The High Line is a 1.5-mile elevated railway track that served for decades as a way to bring freight into lower Manhattan. By 1980 the trains had stopped running and the tracks were sliding into decades of spectacular decay that was also a kind of blossoming. Nature re-established itself. Saplings and wind-sown grasses sprouted in rail beds where the homeless built campfires at night. Whole stretches made you think of the Appian Way after the fall of the Roman Empire, the almost phosphorescent decrepitude of a vanished civilization made even stranger by the fact that an intact, modern city was churning away all around it. But in the '90s, as real estate values on the streets below started rising, developers began to clamor for the tracks to be demolished to make way for their perennial notion of utopia, which consists almost entirely of luxury apartments.
And this would have happened if a community group, the Friends of the High Line, had not pushed for a more imaginative alternative. Incredibly, they prevailed, or at least have so far. Last year saw the groundbreaking for a park conceived through a collaboration between the artist-architects Diller Scofidio + Renfro and the landscape designer James Corner of Field Operations, which is also the firm behind the landfill park at Fresh Kills.
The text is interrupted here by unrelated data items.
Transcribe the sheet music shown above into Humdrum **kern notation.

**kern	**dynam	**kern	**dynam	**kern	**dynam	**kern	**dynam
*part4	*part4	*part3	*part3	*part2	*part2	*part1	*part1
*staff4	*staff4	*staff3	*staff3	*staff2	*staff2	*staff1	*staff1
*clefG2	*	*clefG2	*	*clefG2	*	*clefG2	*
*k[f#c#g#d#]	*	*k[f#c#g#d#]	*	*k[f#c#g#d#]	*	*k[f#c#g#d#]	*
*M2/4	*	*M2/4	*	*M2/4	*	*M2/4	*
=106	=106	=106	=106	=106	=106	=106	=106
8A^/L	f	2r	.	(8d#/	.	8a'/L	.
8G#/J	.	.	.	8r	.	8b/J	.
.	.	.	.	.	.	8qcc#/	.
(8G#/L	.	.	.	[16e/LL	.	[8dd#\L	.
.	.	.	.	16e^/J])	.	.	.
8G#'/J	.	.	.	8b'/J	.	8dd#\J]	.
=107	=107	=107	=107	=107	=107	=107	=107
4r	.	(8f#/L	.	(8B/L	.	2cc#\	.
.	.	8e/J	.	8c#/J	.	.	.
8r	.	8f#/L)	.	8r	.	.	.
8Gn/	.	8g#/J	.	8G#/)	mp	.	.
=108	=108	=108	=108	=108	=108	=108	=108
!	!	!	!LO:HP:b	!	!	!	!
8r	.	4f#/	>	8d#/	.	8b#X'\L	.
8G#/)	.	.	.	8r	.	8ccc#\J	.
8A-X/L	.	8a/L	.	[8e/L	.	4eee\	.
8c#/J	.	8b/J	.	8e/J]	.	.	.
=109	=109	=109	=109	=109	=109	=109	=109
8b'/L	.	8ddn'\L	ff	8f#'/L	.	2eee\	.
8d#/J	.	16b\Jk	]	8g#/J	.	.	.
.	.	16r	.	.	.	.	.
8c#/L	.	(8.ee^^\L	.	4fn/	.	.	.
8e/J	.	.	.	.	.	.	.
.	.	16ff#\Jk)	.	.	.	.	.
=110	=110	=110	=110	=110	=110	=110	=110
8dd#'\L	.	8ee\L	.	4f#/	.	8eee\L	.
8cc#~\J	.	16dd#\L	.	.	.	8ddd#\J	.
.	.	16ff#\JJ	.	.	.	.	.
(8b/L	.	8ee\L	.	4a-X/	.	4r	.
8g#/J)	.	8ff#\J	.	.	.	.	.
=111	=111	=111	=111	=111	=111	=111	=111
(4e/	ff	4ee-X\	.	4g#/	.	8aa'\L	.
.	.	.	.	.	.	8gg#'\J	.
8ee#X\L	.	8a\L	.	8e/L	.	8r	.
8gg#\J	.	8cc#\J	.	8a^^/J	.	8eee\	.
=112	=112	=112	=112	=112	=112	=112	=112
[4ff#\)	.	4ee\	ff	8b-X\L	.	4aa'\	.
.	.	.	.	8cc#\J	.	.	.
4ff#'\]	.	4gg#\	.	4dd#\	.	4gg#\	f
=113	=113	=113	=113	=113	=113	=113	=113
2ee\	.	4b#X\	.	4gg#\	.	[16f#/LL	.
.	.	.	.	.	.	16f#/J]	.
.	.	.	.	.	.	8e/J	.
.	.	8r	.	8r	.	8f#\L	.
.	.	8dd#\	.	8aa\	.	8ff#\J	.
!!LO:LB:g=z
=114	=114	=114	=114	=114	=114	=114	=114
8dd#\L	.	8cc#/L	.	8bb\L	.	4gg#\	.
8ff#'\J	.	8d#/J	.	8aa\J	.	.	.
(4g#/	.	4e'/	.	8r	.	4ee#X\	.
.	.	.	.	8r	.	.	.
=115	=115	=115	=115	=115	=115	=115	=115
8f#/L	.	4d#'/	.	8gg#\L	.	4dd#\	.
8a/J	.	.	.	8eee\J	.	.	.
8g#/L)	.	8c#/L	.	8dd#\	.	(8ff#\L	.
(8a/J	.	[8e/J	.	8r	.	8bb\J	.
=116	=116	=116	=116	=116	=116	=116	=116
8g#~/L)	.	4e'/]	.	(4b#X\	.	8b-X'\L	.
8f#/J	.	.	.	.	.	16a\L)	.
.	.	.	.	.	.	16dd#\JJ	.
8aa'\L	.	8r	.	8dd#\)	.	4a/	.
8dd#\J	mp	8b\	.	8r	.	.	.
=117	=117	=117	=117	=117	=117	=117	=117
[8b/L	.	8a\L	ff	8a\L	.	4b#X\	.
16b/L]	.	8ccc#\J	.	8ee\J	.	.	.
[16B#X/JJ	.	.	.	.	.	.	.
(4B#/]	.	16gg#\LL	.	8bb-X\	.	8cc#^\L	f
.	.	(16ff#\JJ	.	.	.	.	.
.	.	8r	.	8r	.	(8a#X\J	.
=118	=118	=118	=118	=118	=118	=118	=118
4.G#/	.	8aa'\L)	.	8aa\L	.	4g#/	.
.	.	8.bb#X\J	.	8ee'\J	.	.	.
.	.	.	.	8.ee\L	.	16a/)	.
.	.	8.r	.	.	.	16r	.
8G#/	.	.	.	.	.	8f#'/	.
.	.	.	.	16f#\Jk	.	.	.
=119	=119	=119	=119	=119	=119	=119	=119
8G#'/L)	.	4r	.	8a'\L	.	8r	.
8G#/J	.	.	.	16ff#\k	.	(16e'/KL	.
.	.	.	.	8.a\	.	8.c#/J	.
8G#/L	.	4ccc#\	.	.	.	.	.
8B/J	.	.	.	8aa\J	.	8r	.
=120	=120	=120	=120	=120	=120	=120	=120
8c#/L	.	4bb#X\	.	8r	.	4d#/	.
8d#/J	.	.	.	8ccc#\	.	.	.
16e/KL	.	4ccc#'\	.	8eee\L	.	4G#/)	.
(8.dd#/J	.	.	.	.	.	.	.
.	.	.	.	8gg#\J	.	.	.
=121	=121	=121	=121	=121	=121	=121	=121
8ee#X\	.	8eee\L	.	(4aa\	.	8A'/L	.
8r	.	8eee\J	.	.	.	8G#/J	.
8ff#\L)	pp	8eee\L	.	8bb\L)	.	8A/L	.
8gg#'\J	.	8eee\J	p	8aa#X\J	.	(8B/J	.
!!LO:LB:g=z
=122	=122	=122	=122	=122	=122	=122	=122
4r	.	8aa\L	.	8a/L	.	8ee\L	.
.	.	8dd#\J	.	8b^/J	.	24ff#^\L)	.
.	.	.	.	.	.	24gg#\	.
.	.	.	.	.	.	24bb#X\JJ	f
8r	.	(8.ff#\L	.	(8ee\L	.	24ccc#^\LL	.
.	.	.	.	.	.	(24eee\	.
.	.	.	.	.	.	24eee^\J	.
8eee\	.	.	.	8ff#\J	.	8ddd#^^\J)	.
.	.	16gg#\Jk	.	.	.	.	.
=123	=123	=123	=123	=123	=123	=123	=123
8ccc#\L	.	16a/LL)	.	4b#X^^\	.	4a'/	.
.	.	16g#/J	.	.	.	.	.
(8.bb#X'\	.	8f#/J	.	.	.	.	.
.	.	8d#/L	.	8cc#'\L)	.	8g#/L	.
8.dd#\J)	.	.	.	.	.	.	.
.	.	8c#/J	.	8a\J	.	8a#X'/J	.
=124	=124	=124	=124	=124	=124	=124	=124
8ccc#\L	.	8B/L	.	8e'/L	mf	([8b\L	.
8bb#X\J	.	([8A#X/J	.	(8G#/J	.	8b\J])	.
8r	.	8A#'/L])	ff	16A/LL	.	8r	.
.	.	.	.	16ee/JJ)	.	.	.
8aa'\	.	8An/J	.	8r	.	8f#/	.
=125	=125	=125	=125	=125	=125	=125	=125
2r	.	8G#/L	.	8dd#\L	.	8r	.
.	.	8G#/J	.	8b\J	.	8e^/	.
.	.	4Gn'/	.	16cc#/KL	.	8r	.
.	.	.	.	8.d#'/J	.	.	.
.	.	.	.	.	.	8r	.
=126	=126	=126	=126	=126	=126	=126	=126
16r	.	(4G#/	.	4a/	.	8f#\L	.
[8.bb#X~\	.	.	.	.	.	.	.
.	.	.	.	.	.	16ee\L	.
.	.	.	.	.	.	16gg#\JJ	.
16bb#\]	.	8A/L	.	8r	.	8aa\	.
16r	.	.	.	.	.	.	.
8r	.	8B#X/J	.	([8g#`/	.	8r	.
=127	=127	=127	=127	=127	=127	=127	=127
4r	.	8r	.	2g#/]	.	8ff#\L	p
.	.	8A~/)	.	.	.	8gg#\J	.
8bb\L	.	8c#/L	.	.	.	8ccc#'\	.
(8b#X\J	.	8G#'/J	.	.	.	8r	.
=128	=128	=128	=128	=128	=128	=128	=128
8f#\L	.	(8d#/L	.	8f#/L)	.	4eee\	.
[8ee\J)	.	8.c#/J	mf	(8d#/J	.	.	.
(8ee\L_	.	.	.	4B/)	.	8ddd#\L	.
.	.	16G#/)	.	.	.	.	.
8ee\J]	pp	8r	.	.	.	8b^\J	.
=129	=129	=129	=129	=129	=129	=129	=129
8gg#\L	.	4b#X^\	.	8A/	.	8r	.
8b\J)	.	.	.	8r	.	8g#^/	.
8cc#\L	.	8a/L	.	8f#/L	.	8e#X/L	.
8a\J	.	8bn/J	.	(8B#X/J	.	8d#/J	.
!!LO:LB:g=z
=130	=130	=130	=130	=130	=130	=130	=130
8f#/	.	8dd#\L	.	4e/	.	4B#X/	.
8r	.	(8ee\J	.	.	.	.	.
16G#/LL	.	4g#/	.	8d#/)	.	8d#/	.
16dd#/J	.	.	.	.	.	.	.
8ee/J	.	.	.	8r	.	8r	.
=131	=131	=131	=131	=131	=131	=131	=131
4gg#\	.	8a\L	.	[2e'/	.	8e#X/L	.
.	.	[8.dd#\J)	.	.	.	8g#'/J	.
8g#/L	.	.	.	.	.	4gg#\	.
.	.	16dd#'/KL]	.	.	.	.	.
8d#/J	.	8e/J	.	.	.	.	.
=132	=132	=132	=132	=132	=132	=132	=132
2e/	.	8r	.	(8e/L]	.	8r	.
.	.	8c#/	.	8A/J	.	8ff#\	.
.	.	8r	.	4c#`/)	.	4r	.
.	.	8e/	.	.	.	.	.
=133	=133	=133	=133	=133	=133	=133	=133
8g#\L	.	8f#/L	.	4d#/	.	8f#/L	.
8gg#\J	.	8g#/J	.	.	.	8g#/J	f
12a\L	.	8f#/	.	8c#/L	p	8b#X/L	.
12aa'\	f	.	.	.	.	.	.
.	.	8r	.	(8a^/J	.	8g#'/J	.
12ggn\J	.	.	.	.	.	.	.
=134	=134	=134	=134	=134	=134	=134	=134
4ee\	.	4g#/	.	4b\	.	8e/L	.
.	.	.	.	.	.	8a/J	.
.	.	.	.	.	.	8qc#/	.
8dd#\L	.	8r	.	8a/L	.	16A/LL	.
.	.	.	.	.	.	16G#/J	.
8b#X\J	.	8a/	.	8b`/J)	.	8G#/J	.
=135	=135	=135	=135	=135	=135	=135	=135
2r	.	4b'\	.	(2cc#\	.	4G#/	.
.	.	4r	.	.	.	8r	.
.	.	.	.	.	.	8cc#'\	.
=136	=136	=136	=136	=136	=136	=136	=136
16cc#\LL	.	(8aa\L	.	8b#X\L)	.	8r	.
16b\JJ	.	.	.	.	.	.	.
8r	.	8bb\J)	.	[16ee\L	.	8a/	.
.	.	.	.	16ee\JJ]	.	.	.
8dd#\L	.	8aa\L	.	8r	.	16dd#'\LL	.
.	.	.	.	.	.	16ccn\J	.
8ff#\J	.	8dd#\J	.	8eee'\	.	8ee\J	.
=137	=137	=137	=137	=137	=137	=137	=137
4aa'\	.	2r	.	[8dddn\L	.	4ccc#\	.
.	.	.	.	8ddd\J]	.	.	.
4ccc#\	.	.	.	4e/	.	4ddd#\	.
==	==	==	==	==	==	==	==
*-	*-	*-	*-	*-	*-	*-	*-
Their plan calls for stretches of the High Line to be planted in ways meant to recall the self-seeded trees and grasses that sprouted there in the past. That's to remind visitors of the processes of decay and renewal basic to the metabolism of any city. And because this quasi-natural environment will be held within the compartment of an indisputably man-made railway, the High Line will also be an ingenious contribution to that historic dialogue between the natural and the manufactured.
Corner says he hopes the completed High Line, still a work in progress that's currently budgeted at $94 million, "will have the attributes of something strange and otherworldly, something 'found,' but nothing that could be said to be a ruin." If anything, its future now looks so promising that developers are rushing in with proposals for luxury condos along its route, and the Whitney Museum of American Art is planning a sizable new facility there for contemporary art.
Which brings us back to the Olympic Sculpture Park. With its clever switchback paths, the Weiss/Manfredi design capitalizes on the park's magnificent views by constantly bringing you back around to them in different ways. All the while it draws those views into a complex fabric of references to the city. So by narrowing and widening the routes, for instance, the designers create false perspectives that recall airport landing paths, an illusion they've underlined along one stretch with a string of low-rise "runway" lights. This is a park that doesn't try to separate nature and civilization. What it does instead is lead you to reflect on how they penetrate each other just about everywhere you go. Maybe somebody should have told Thoreau that if he couldn't get away from the sound of that train whistle, the thing to do was just whistle along with it.